No political considerations in rejecting UN resolutions against Masood Azhar: China
China, a veto-wielding permanent member of the UN Security Council, has repeatedly blocked moves to sanction Azhar under the Al-Qaeda Sanctions Committee.world Updated: Dec 21, 2017 23:27 IST
China on Thursday said its decision to repeatedly reject resolutions at the UN to sanction Pakistan-based Jaish-e-Mohammed chief Masood Azhar wasn’t based on “political considerations” and was taken on the merits of the case.
India on Wednesday had sharply criticised China for apparently shielding Azhar at the UN Security Council. India’s permanent representative to the UN Syed Akbaruddin said that “on counter-terrorism, cooperation continues to elude the council, as it falls victim to narrow political and strategic concerns”.
China’s ministry of foreign affairs dismissed India’s argument.
“You have mentioned the narrow political consideration but we think we have acted in a candid way with ease.
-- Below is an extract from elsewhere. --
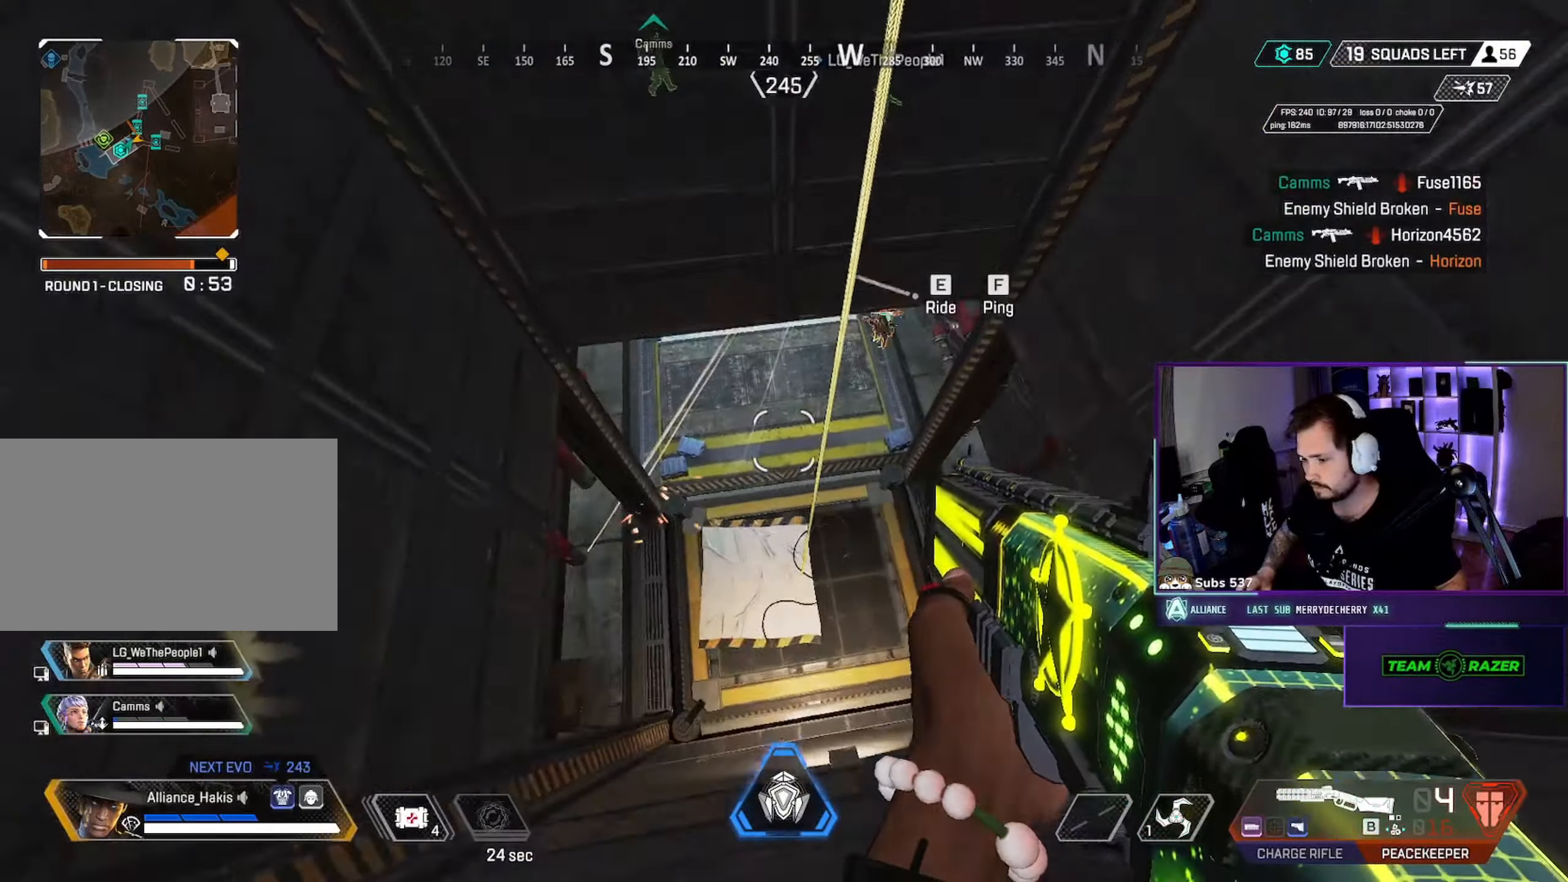
{"dt_ms": 500, "keys": ["ctrl"], "mouse": [], "events": [[183, "e", "down"], [233, "ctrl", "down"], [267, "e", "up"]]}
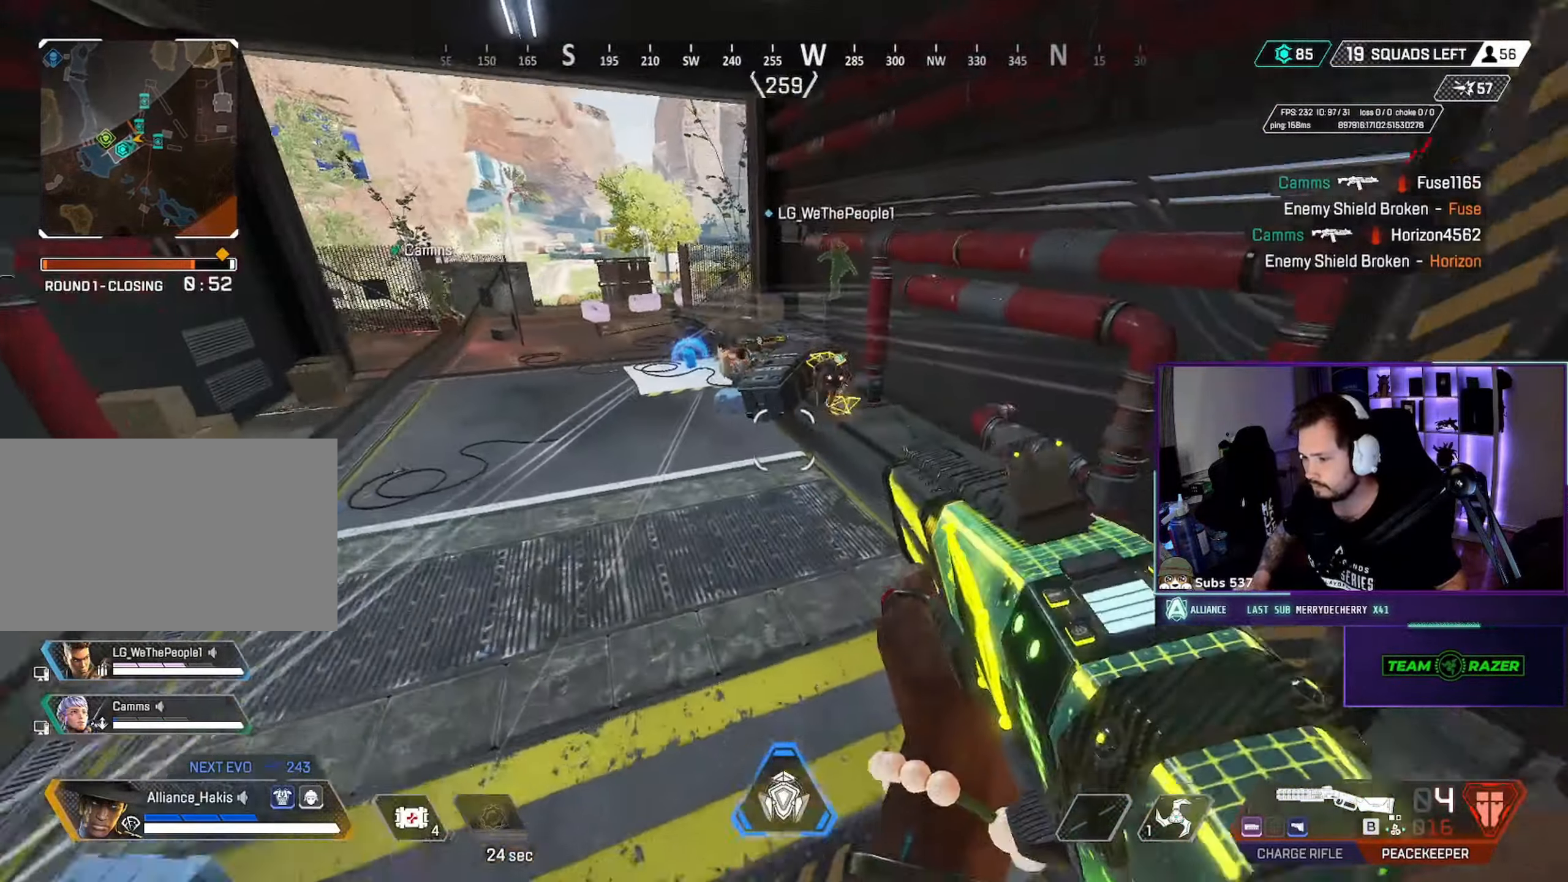
{"dt_ms": 500, "keys": ["ctrl", "w"], "mouse": [], "events": [[150, "mouse_left", "down"], [267, "mouse_left", "up"], [433, "w", "down"]]}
We have nothing to do with narrow-minded political consideration,” foreign ministry spokesperson Hua Chunying said on Thursday.
“We should say that we firmly crackdown on various forms of international terrorism and on this issue we make our own judgements based on the merits of the matter.
“Like we said, the relevant move in the committee accords with the rules of the procedure of the committee and we will work with various parties to uphold the security and peace of the international community.”
China, a veto-wielding permanent member of the UNSC, has repeatedly blocked moves to sanction Azhar under the Al-Qaeda Sanctions Committee over the past one year. Beijing flatly denies that its close ties with Pakistan is the reason for blocking the move, stating that it has more to do with the process of collecting “solid evidence” against the alleged terrorist.
In November, Beijing cited “lack of consensus” among UN Security Council members on sanctioning Azhar under a US-backed resolution.
Signalling its intention to block the resolution, China had said that the UN committee “is yet to reach an agreement” on the move.